Induction hardening is the manufacturing process that produces a surface hardening of a conductive material by placing that material within a large, rapidly fluctuating magnetic field. The magnetic field induces a temporary electric current that heats the material but only to a rather shallow depth. The material is then immediately quenched in a bath. The heating and sudden cooling causes crystal formation within the outermost layers of the material, but the core material is unaffected and maintains its original properties. This dual nature is a key characteristic of induction hardening.

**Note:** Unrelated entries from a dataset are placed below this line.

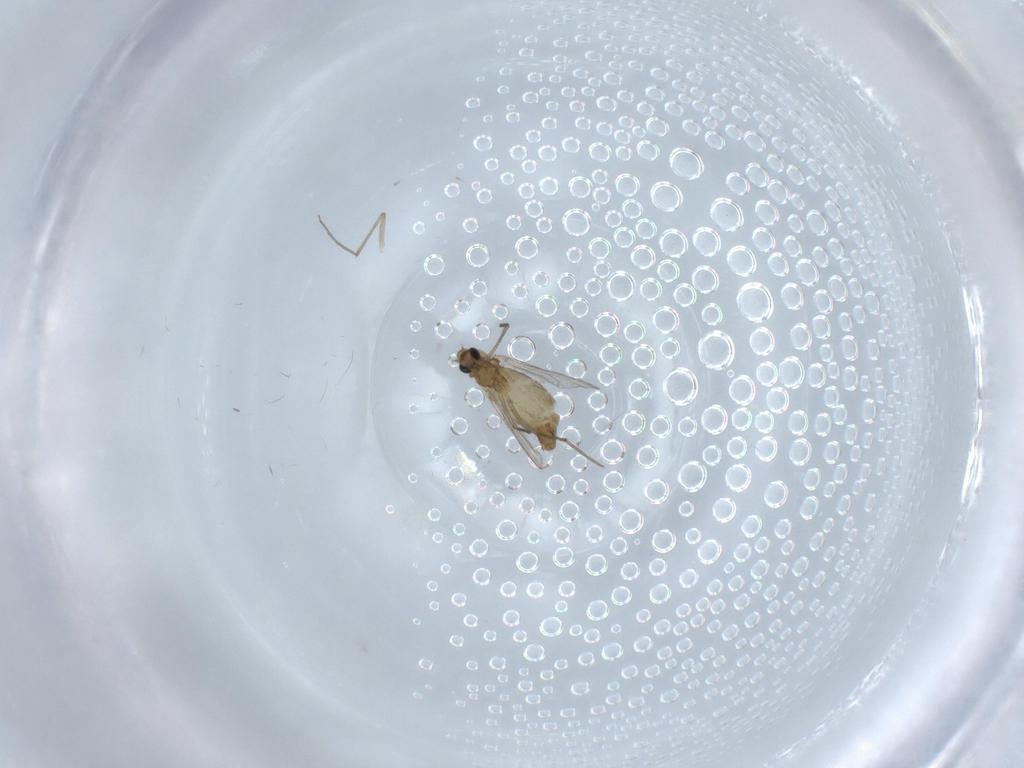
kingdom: Animalia
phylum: Arthropoda
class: Insecta
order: Diptera
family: Chironomidae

The hardening of steels and other metals has long been accomplished by heating the piece in a flame of some origin or in a furnace and then quickly dropping the piece in water or other coolant. A hardened metal does not gouge as easily, slides against other surfaces more easily and resists wear. The piece is also more brittle and could break or shatter more easily when struck or dropped. By heating only the surface, the hardness characteristic is acquired only by the surface. The remainder of the piece retains the strength of the original material.

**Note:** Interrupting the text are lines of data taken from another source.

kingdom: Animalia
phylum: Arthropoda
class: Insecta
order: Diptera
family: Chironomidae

Heating a metal or other conductive material by conductance or direct heat causes the entire piece to heat because the electrons are excited and become more mobile, quickly flowing from hotter areas to cooler areas. In induction hardening, the outer electrons are "induced" to react to the fluctuating magnetic fields by producing electric eddy currents. These currents flow in tiny circles as the electrons respond to the constantly changing direction of the magnetic field. The heat does not have a means to be conducted deeply into the material.

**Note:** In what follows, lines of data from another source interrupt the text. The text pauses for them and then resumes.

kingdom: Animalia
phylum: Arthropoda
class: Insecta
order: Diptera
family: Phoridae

The type, size and uniformity of the crystals formed during the quenching step of induction hardening determine the ultimate quality of the hardened piece. The material undergoes a phase change from a solid to a crystal called a diffusionless transformation. The atoms move essentially simultaneously a very short distance. In steel, a very hard crystalline structure known as martensite is usually the desired final form of the surface layer. Martensitic crystals are also found in other hardened materials, including ceramics.
Applications that require strong but smooth, hard surfaces are ideal candidates for induction hardening. Drive-train components in automobiles, gears in many applications, tooling requiring close tolerances, molds and high-speed manufacturing operations that trim parts all benefit from the dual nature of induction hardened parts. The process is relatively inexpensive; the largest operating cost is the energy input itself. Induction furnaces run from table-top sizes to capacities that can handle major rocket components. Reproducible, high-quality results are standard in these operations.